An axiom in the national security world says you cannot bomb a country into giving up its nuclear weapons programs. The attack itself only reinforces a country’s determination to build the ultimate deterrent.
Ten days after President Trump deployed America’s most powerful bunker busters and missiles from an offshore submarine to take out three of Iran’s most critical nuclear sites, that proposition is about to be tested in real life.
On Wednesday, in what may be a glimpse of the future, Iran’s president signed a new law suspending all cooperation with United Nations nuclear inspectors. The move violates Iran’s obligations as a signer of the Nuclear Nonproliferation Treaty.
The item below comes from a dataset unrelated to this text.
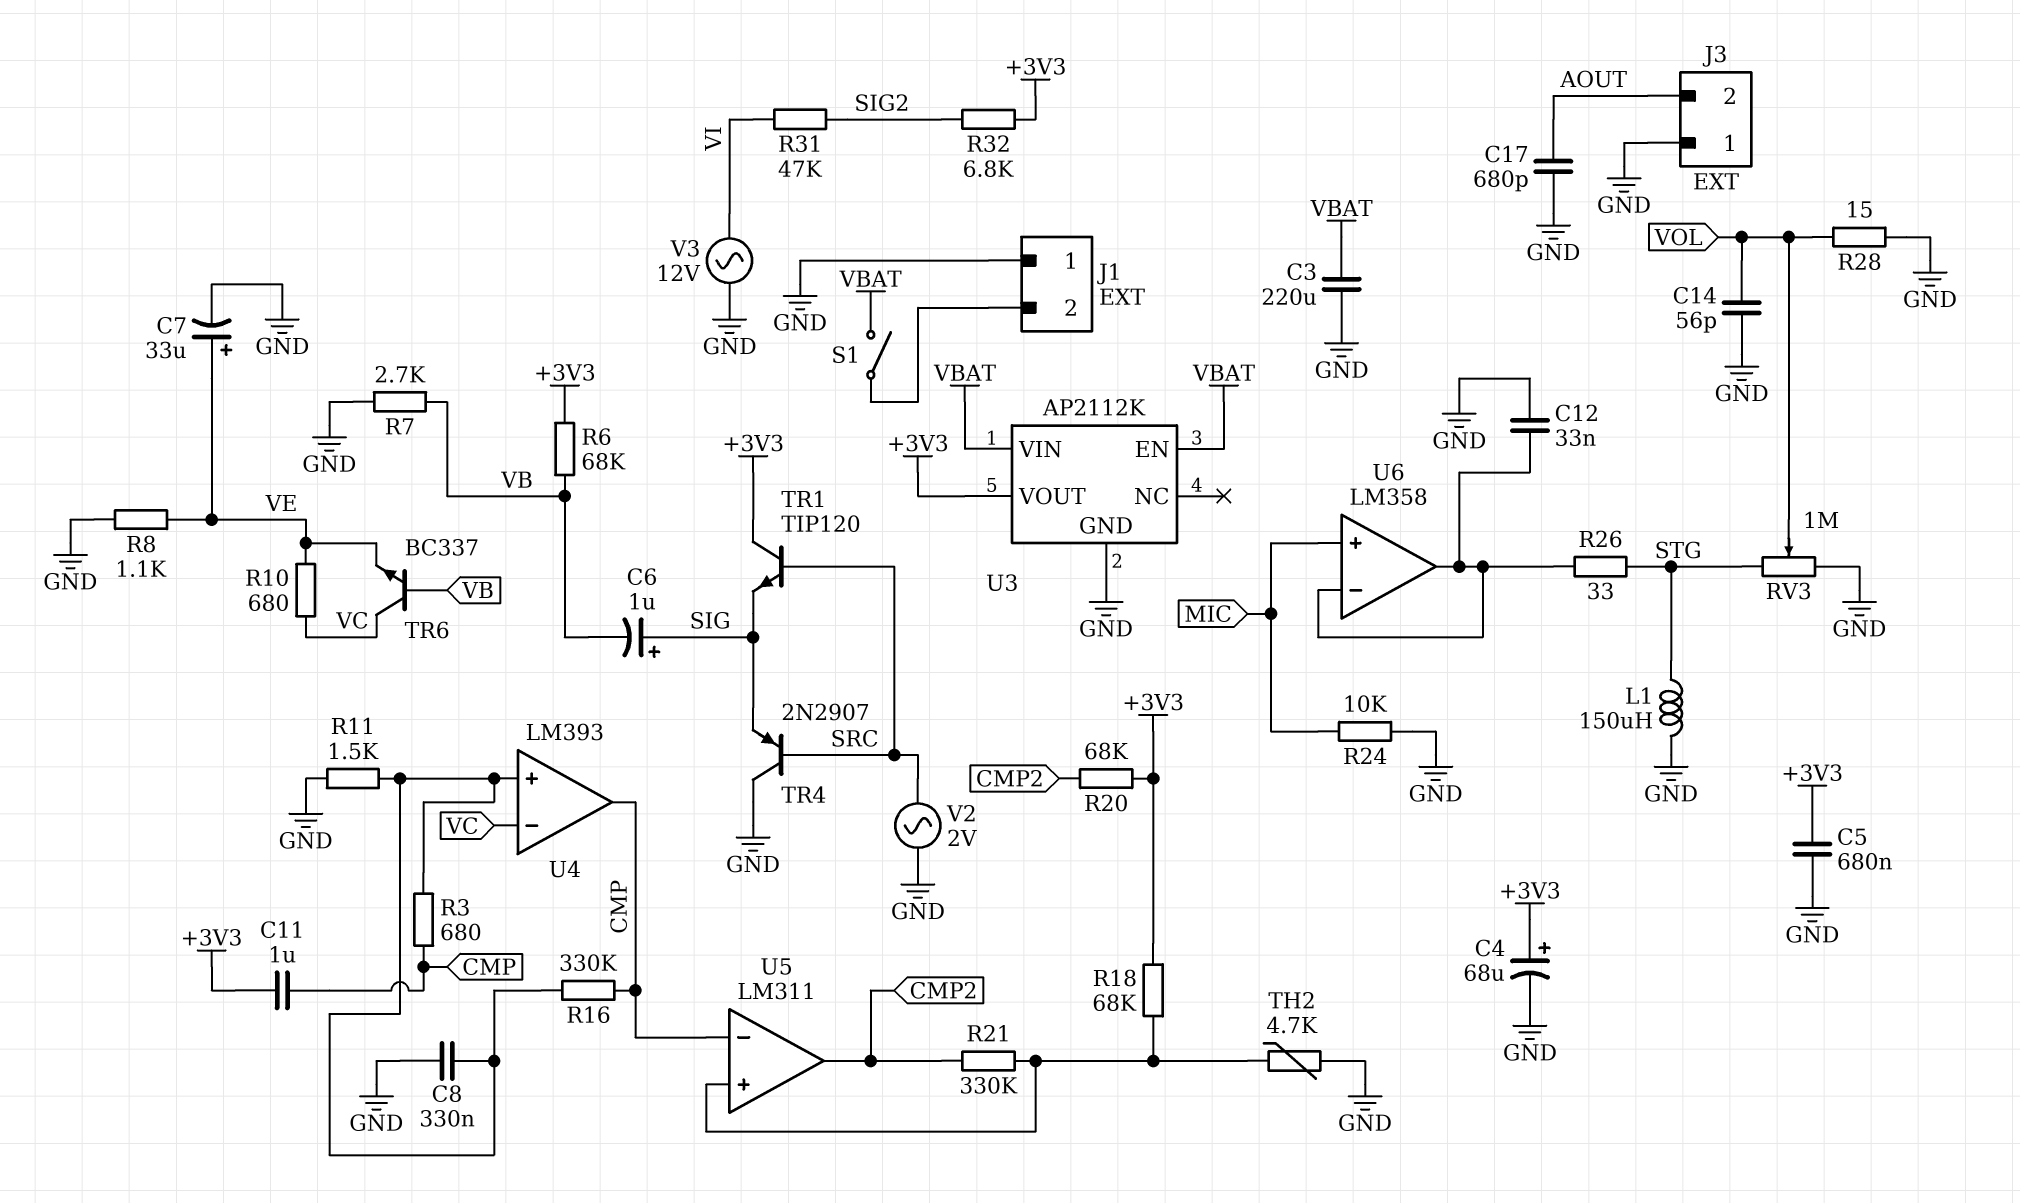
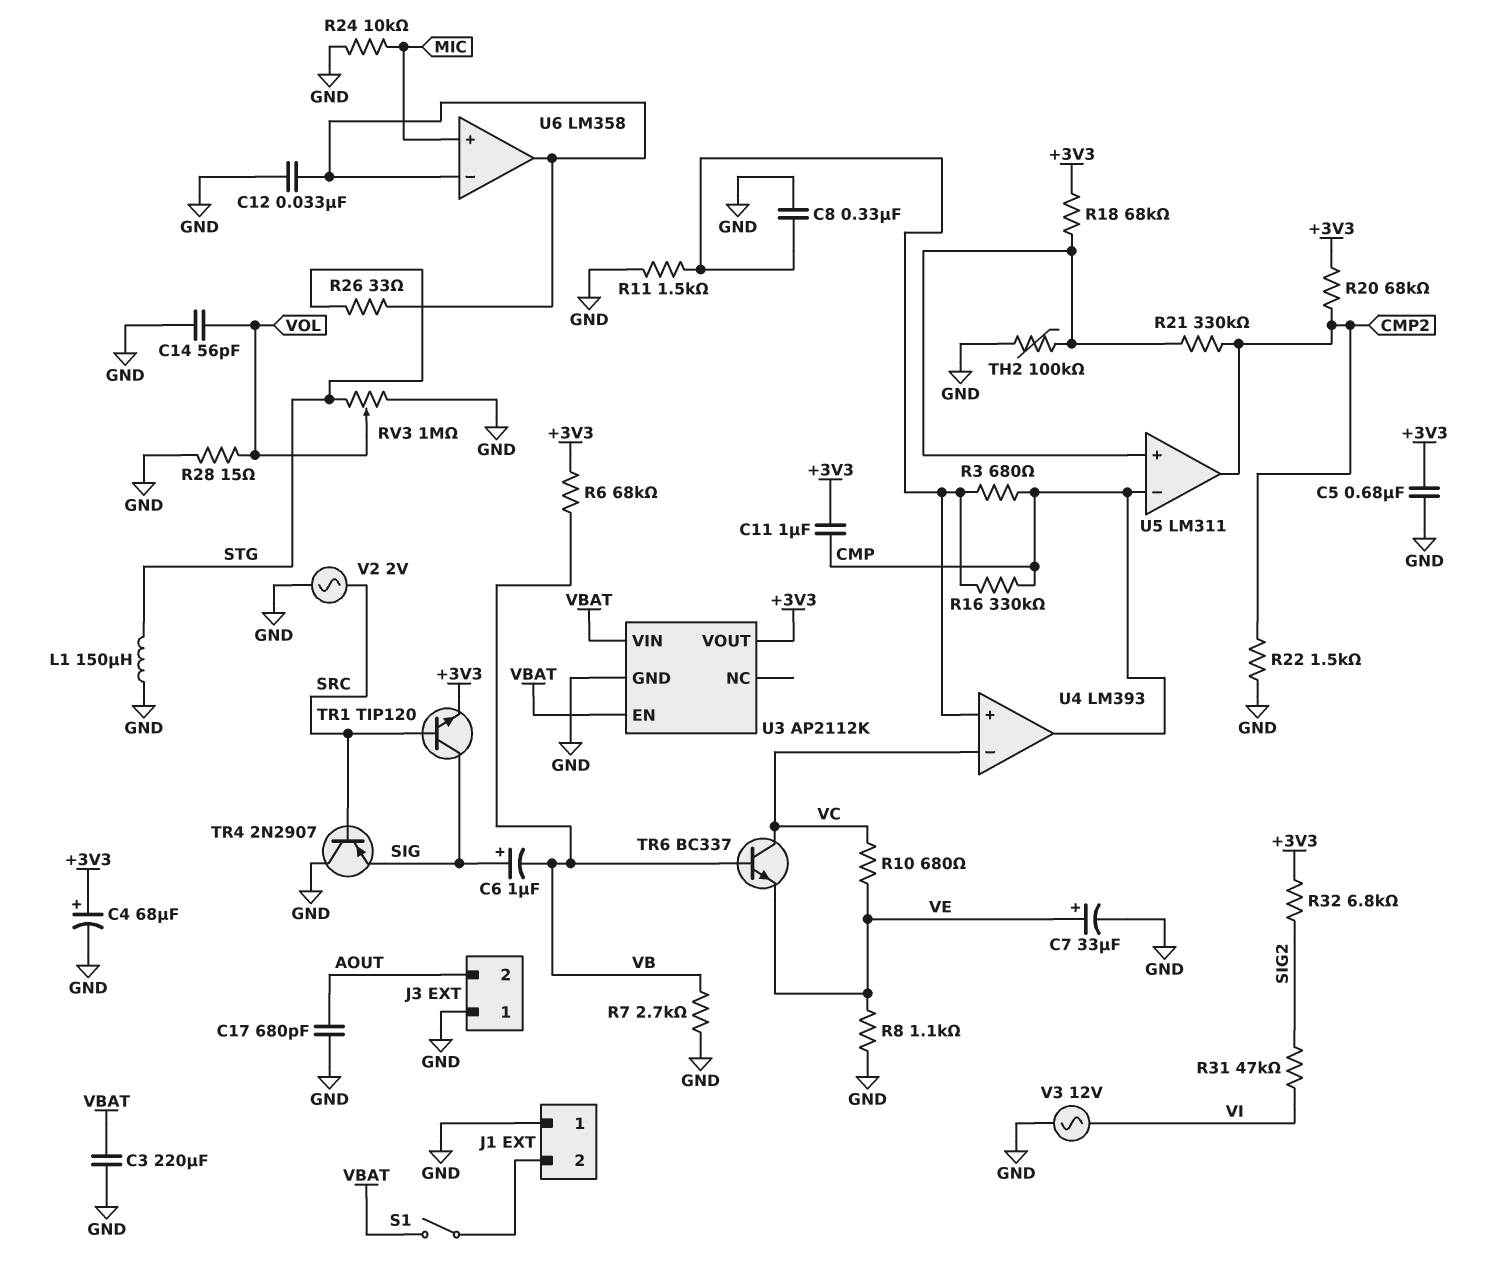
R22: none -> 1.5k (CMP2, GND)
TH2: 4.7k (GND, U5/in+) -> 100k (GND, U5/in+)
TR1: NPN TIP120 (B SRC, C +3V3, E SIG) -> NPN TIP120 (B SRC, C SIG, E +3V3)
But after American B-2 Spirit bombers flew roughly 7,000 miles nonstop to attack facilities that came to represent Iran’s determination to take on America and Israel, such legal niceties may not seem as important to the Iranians as they once did. And a new chapter in the quarter-century saga of Iran’s nuclear aspirations may now be starting, one in which the country’s main objective is to keep the world guessing about how fast it can recover from a devastating setback — and whether it has the uranium, the hidden technological capability and the will to race for a bomb.
By any short-term measure — the only yardsticks the White House wants to talk about — the mission in the early hours of June 22 was a success. No regional war broke out, as past presidents who considered similar military action always feared. Even skeptics about how long the Iranians were set back — six months? three years? — acknowledge that the 18,000 centrifuges that were spinning at supersonic speeds, producing near-bomb-grade uranium at a record pace, are now inoperable. Most experts believe they were destroyed.
Mr. Trump talks as if this were a one-and-done operation. “I don’t see them being back involved in the nuclear business anymore,” Mr. Trump said at the NATO summit in The Hague last week, as if Iran’s aspirations had disappeared beneath the rubble of Fordo and Natanz.